#### The problem:
Locate each line in the entries below that contains the word "Check" and copy those lines. Case counts, so a line matches only if its capitalization is the same.

#### Dataset rows:
_____
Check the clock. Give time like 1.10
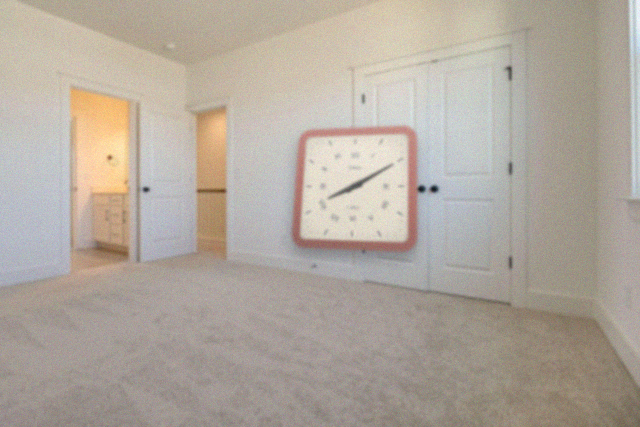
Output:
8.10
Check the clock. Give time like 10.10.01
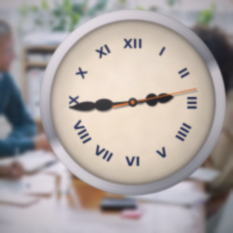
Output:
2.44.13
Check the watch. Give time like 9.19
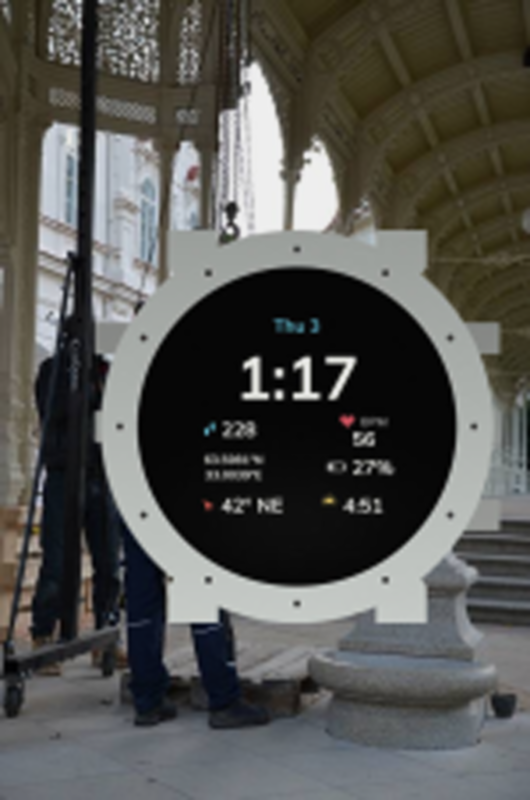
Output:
_____
#### Completed exercise:
Check the clock. Give time like 1.10
Check the clock. Give time like 10.10.01
Check the watch. Give time like 9.19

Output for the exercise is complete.